Murder Makes an Entrance by Clarence Budington Kelland

Murder Makes an Entrance by Clarence Budington Kelland

Author:Clarence Budington Kelland [Mills, Roxanne L]
Language: eng
Format: epub
Publisher: Digital Parchment Press


Chapter Fourteen

"To look at me," Dolly Dove said to John Miller, "you wouldn't think I was much on literature, eh?"

"Well, frankly, no," John said. "I thought your art was culinary."

"While I'm waiting for a leg of lamb to roast," Dolly said, "I read."

"Shakespeare?" John asked.

"Not me," Dolly said scornfully. "Westerns are my meat."

"Leading up to what?" John asked.

"Leading up to," Dolly said, "a man by the name Wilbur Stork."

"And who was Wilbur?"

"Only readers like me remember," Dolly said, "on account of he wrote in magazines you never heard of. Maybe fifteen—twenty years ago. He wrote about a ranch that was called the Diamond K where nobody was employed that wasn't a hero. And where the boss hero was a scalawag with the name of Curleyhead Considine."

"And so?" John asked.

"And so, and in consequence of me being elected by you folks vice-president in charge of skulduggery and finance, I snooped. This Stork author is around seventy-five years old. He's extinct. For those stories he never got more than a hundred dollars apiece. Well, maybe there have been literary critics more literary than I am, but when it comes to material for movies I got experience to guide me."

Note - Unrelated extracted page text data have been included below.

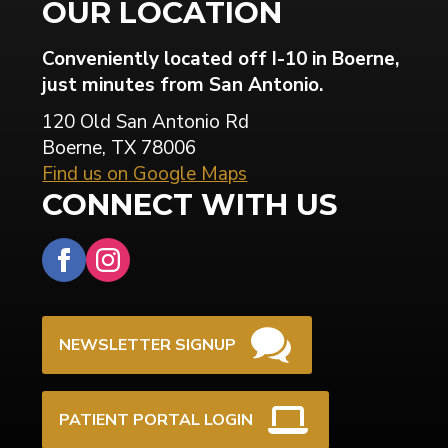
OUR LOCATION
Conveniently located off I-10 in Boerne,
just minutes from San Antonio.
120 Old San Antonio Rd
Boerne, TX 78006
Find us on Google Maps
CONNECT WITH US
NEWSLETTER SIGNUP
PATIENT PORTAL LOGIN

"Find a place to light," John told her. "I'm up in the air."

"Two thousand dollars," Dolly said, "was like finding the Comstock Lode for this Stork. So, while you were spending your time getting into trouble and running after the wrong girl, I hunted up this Stork and made a dicker with him. Remember your two thousand dollars? . . . Well, you haven't got it any more. With it," she went on, peering at him somewhat askance under her plucked eyebrows, "I make a dicker."

"Now," John said, "you've got me really interested."

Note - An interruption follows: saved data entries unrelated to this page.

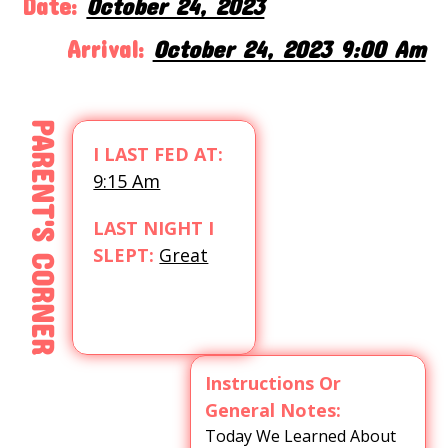
Date:
October 24, 2023
Arrival:
October 24, 2023 9:00 Am
PARENT'S CORNER
I LAST FED AT:
9:15 Am
LAST NIGHT I
SLEPT:
Great
Instructions Or
General Notes:
Today We Learned About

"So we now own the motion picture and radio and cheap edition rights to Curleyhead Considine, with this worn-out author getting a fair split of the profits, if any."

"And there," John said, with sinking heart, "goes our capital—bang."

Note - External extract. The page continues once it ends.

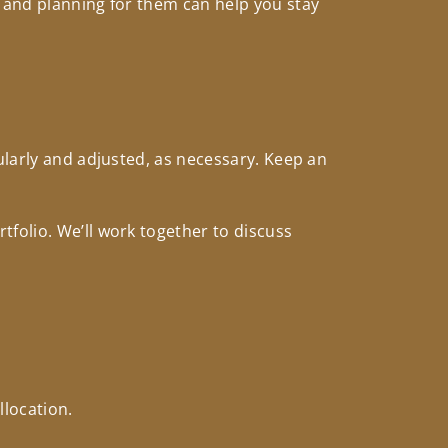
s and planning for them can help you stay
ularly and adjusted, as necessary. Keep an
folio. We’ll work together to discuss
llocation.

"Could be," Dolly answered uneasily. "But on the contrary possibly not. One thing you kind of forget, Johnnie. I'm a hasbeen but I ain't a never-was. In places and by people I still get treated polite, and I can walk into offices that maybe even Helen 'f Troy would have to wait on a bench outside of. For old time's sake."

"Continue," John said.

"That's all," Dolly answered. "To be continued in our next. Just wanted to break it to you that your two thousand nice dollars have gone down the drain—maybe."

John grinned wryly. "Well," he said philosophically, "they weren't much good to me anyhow."

Dolly changed the subject abruptly. "If," she said, "there were two bundles on the table there, and in one of them was wrapped up Quality Piper, and in the other was this Loretta Kimball—and you were given your choice to take, which would it be?"

"That," said John, "is what is called a hypothetical question."

"I know about them," Dolly asserted. "Invented by a San Francisco shyster. It got, if memory don't flutter, one bird sent to the bug house instead of to the hot seat.